Nach dem Seitenwechsel wackelte Ebensee kurz, als Bernhard Zach früh zum 1:2 einschoss (51.). Die Heimischen rochen am Ausgleich, doch die Reaktion der Gäste kam prompt und zielstrebig. „Ein wichtiger Moment war das 3:1 durch unseren Kapitän David Rahberger, da haben wir ihnen das Genick gebrochen“, so Neuböck. Der Treffer passte zur körperlichen Präsenz im Strafraum: „Das Tor ist aus einer Ecke gefallen, und David hat im Stile von Jaap Stam mit rund 100 km/h eingeköpft.“ Mit dem 1:3 in Minute 57 war die Luft für Zell am Moos draußen, Ebensee kontrollierte das Geschehen wieder und spielte den Auswärtsdreier trocken nach Hause.

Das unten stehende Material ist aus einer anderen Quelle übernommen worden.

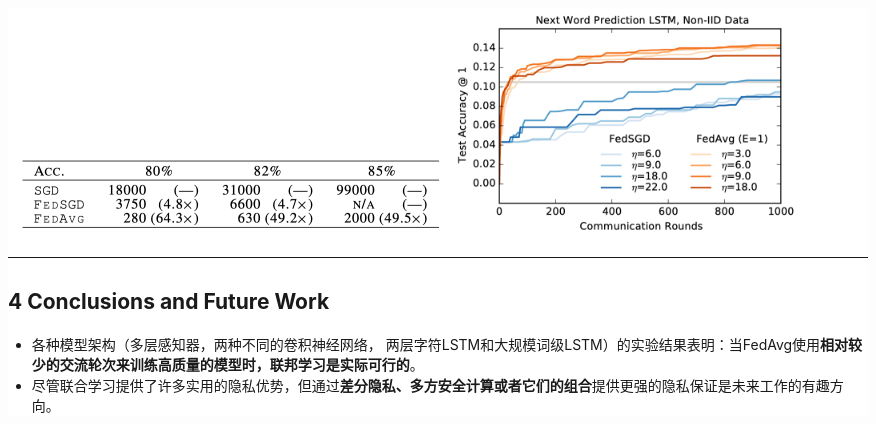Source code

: <img src="Communication-Efﬁcient Learning of Deep Networks from Decentralized Data学习笔记/image-20211130155155959.png" alt="image-20211130155155959" style="zoom:50%;" />

<img src="Communication-Efﬁcient Learning of Deep Networks from Decentralized Data学习笔记/image-20211130155210818.png" alt="image-20211130155210818" style="zoom:40%;" />

---



## 4 Conclusions and Future Work

- 各种模型架构（多层感知器，两种不同的卷积神经网络， 两层字符LSTM和大规模词级LSTM）的实验结果表明：当FedAvg使用**相对较少的交流轮次来训练高质量的模型时，联邦学习是实际可行的**。
- 尽管联合学习提供了许多实用的隐私优势，但通过**差分隐私、多方安全计算或者它们的组合**提供更强的隐私保证是未来工作的有趣方向。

Neuböck wollte nach dem Spiel keinen Einzelnen herausheben. „Ein Pauschallob an die gesamte Mannschaft. Endlich haben sie umgesetzt, was wir vorgeben: einfach gemeinsam Fußball zu spielen.“ Genau diese Geradlinigkeit war der rote Faden über 90 Minuten – hinten konzentriert, vorne effizient mit Janovic, Schmidl und dem entschlossenen Rahberger als Torschützen. Zugleich fand der Ebensee-Coach respektvolle Worte für den Gegner: „Zell am Moos ist eine gute Mannschaft. Sie haben trotz des 0:2 nie aufgegeben. Ein großes Lob an Trainer Wesenauer – er hat seine Mannschaft gut eingestellt, nur waren wir heute besser.“ Auch der Rahmen passte: „Der Schiedsrichter bot eine gute Leistung.“
In der Tabelle untermauert Ebensee Platz drei (36 Punkte), Zell am Moos bleibt dicht dahinter (34). Für Neuböck ist der Weg klar: den Auftritt aus Zell am Moos mitnehmen, weiter simpel und gemeinsam spielen – dann bleiben solche Auswärtssiege keine Eintagsfliege.